5. Your Real Witches’ Handbook has introduced thousands to the Craft. What resources did you call upon as you started your own journey?
When I first started to look for information on the Craft, books were thin and far between, and some were dubious to say the least. However, I persisted, and I like to think that the Old Gods had a hand in guiding me. I was lucky enough to meet and learn from those who had been practising the Craft before me. It was actually the dearth of straightforward books in my youth that led me to start writing.
6. One of your books, The Real Witches’ Craft, includes several exercises (or “practical works”) in every chapter. What is the importance of practicing your craft?
I don’t think you can become a Witch or Wiccan without actually practising the Craft; no amount of reading can ever be a good substitute for the practise and experience, but even today there are many who can’t, or don’t wish to, join a Coven. So in The Real Witches’ Craft I tried to make up for the lack of practical experience with some exercises that can be done by the solitary witch.
7. You are the High Priestess of the Hearth of Hecate. As a High Priestess, what is the best advice you can give someone who wants to learn how to be a witch?
Read, listen, and question. Read, both books and from the Internet, and question what you read. Go to conferences, gatherings, and meetings, meet people, ask questions and then consider what you hear. If you can find someone who you can trust and respect to guide you then that’s excellent, but whether that happens sooner, later, or even never, always trust to your own instincts.
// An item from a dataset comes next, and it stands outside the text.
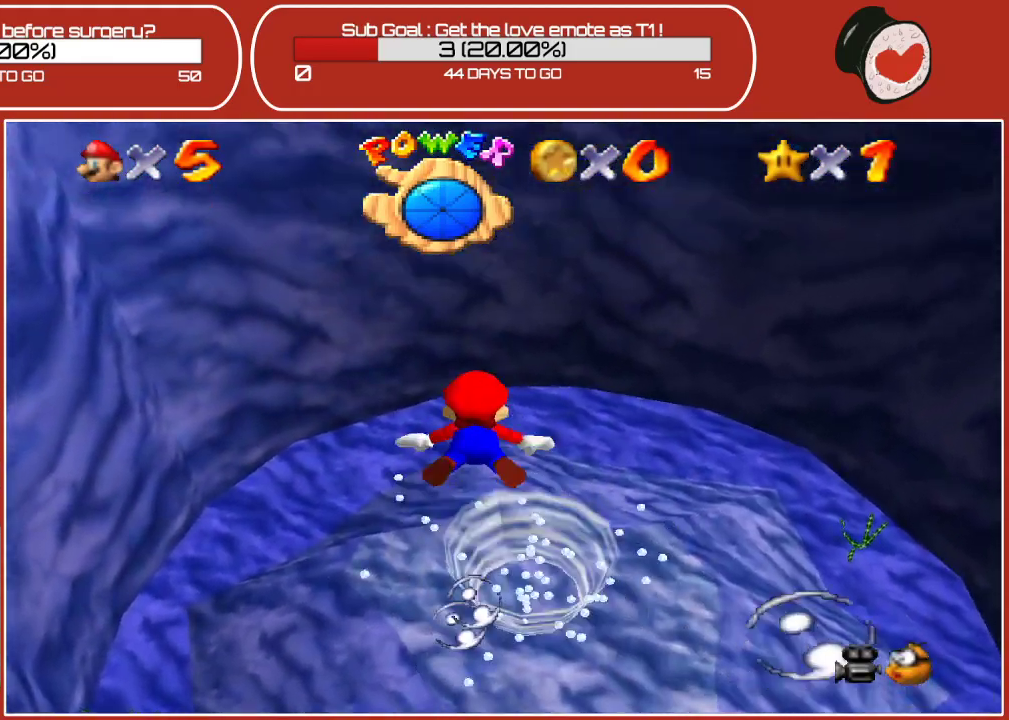
{"buttons": [], "left_stick": "up", "events": []}
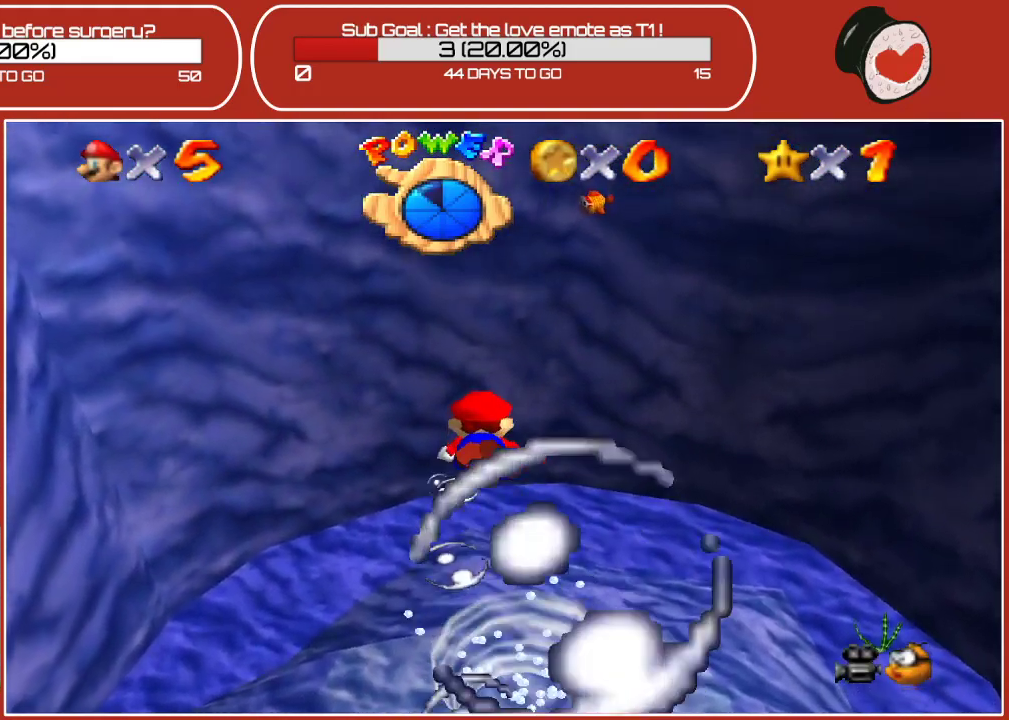
{"buttons": [], "left_stick": "up-left", "events": [[17, "A", "down"], [250, "left_stick", "up-left"], [350, "A", "up"]]}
8. Why are your books called “The Real Witch’s ...”?
This isn’t, as has been suggested, because I feel that the Witchcraft in my books is any better or more ‘real’ than anyone else’s. Rather, this is because when I started there seemed to be an unspoken assumption that everyone would have access to a private outdoor working space and/or could create a 9 ft circle in their home. That it was essential to join a coven with the ‘right’ number of members, equally female and male, and an even distribution of sun signs. That there was a long list of required equipment; tools, robes etc. And that to perform spells and magic you needed cupboards full of strange, possibly expensive, and frequently unobtainable ingredients. The “Real Witches’” title came about because I wanted to write about the Craft for ordinary people; those with families, jobs, mortgages, and bills. People who have to put their children to bed (and keep them there!) during rituals held in a family room, or whose partner / parents might not want to join in, or be surrounded by clouds of incense. In other words; ordinary every-day people, like us. “The Ordinary Every-day Witches’ Handbook” just doesn’t have the same sound to it!
9. You have won several “Best non-fiction Witchcraft Author” awards, the “Lifetime contribution to Witchcraft” award, and have been named the “Face of modern Witchcraft” in the UK. How do these awards make you feel?
It’s wonderful to feel that people have enjoyed my books and have found them useful, and it’s very special to have that acknowledged in such a public way. The “Lifetime” award was completely unexpected; all the previous winners were people who are well known Elders of the Craft, and I was surprised and delighted to find myself amongst such illustrious company (although I have wondered how I’m ever going to top that!).
I must admit it was something of a shock to go to the conference centre and find my picture on posters all over the place as the “Face of Modern Witchcraft;” in fact I’m not sure I’ve really got over it. I’ve never thought of myself as being different from any other Witch or Wiccan. We all have our abilities and talents, I just happen to enjoy writing about the Craft as well as practising it.